我正在使用 Growthrates 包为我的数据生成增长率曲线的参数估计值。我已经进行了回归并查看了生成的图,我对数据很满意,但我想在 ggplot2 中重现以下图。
图 1:Multiplot of a regression for each group:treatment combo
我想要每个 group:Treatment 组合的回归线的多图,但我在((即逻辑、gompertz、gompertz2 等)中对其执行了所有回归。到目前为止我有:
library(growthrates)
####Using logistic regression to fit the data across mutliple groups
p <- c(y0 = 1, mumax = 0.5, K = 200)
lower <- c(y0 = 0, mumax = 0, K = 20)
upper <- c(y0 = 100, mumax = 5, K = 400)
many_logistics <- all_growthmodels(y_data ~
grow_logistic(total_time_days, parms) | sample + treatment,
data = Alldata,
p = p,
lower = lower,
upper = upper,
log = "y")
pp <- coef(many_logistics)
par(mfrow = c(5, 3))
par(mar = c(2.5, 4, 2, 1))
plot(many_logistics)
many_logistics_results <- results(many_logistics)
xyplot(mumax ~ treatment | sample, data = many_logistics_results, layout = c(3, 1))
xyplot(r2 ~ treatment | sample, data = many_logistics_results, layout = c(3, 1))
xyplot(K ~ treatment | sample, data = many_logistics_results, layout = c(3, 1))
curve_logistics <- predict(many_logistics) #Prediction for given data (data for curve)

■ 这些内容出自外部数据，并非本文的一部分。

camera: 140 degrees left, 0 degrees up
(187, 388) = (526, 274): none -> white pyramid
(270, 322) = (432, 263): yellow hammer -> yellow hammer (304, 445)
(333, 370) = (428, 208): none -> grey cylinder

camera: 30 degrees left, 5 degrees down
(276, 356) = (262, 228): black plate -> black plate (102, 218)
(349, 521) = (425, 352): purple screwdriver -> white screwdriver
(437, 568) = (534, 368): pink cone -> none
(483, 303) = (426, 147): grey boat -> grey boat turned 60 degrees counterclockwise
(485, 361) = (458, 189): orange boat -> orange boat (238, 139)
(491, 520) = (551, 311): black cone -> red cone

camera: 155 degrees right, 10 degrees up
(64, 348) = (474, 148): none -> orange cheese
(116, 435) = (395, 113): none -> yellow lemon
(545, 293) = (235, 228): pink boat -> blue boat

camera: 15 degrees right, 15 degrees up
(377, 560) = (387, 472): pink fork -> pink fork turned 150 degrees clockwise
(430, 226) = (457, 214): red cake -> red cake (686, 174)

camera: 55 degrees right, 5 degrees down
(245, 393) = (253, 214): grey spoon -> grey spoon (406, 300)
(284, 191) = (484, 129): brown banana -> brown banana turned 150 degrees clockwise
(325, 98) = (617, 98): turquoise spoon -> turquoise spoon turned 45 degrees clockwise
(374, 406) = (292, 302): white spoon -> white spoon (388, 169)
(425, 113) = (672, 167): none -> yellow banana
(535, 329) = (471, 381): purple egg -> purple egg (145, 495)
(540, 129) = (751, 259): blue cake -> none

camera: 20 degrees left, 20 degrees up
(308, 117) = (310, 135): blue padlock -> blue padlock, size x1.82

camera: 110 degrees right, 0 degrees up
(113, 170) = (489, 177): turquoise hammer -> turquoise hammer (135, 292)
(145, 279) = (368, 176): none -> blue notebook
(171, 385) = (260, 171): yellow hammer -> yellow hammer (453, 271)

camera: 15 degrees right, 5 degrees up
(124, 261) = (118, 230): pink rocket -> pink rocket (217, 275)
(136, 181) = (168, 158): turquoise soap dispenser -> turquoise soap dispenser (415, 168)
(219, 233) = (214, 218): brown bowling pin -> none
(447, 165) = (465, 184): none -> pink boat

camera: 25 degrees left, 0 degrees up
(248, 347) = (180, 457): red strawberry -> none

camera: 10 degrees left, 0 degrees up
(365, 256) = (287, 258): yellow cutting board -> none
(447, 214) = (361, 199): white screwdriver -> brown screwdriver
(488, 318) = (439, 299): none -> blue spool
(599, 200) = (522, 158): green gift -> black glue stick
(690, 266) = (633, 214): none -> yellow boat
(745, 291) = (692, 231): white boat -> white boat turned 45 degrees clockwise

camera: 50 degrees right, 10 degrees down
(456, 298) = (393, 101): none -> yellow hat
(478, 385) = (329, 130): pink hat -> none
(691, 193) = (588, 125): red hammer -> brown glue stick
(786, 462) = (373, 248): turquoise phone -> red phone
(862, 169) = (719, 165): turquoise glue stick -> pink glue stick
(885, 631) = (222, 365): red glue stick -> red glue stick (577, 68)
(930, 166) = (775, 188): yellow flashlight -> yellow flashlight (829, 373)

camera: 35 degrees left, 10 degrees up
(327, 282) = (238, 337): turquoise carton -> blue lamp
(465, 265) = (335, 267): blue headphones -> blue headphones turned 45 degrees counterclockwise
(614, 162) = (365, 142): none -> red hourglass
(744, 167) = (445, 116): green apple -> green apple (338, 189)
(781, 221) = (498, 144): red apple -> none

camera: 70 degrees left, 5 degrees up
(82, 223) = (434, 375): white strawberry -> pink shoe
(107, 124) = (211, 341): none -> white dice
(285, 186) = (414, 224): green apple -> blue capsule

est_logistics <- predict(many_logistics, newdata=data.frame(time=seq(0, 1, 0.1))) #Extrapolation/Interpolation from curve
####Using Gompertz regression to fit the data across mutliple groups
p <- c(y0 = 1, mumax = 0.5, K = 200)
lower <- c(y0 = 0, mumax = 0, K = 20)
upper <- c(y0 = 100, mumax = 5, K = 400)
many_gompertz <- all_growthmodels(y_datay_data ~
grow_gompertz(total_time_days, parms) | sample + treatment,
data = Alldata,
p = p,
lower = lower,
upper = upper)
pp <- coef(many_gompertz)
par(mfrow = c(5, 3))
par(mar = c(2.5, 4, 2, 1))
plot(many_gompertz)
many_gompertz_results <- results(many_gompertz)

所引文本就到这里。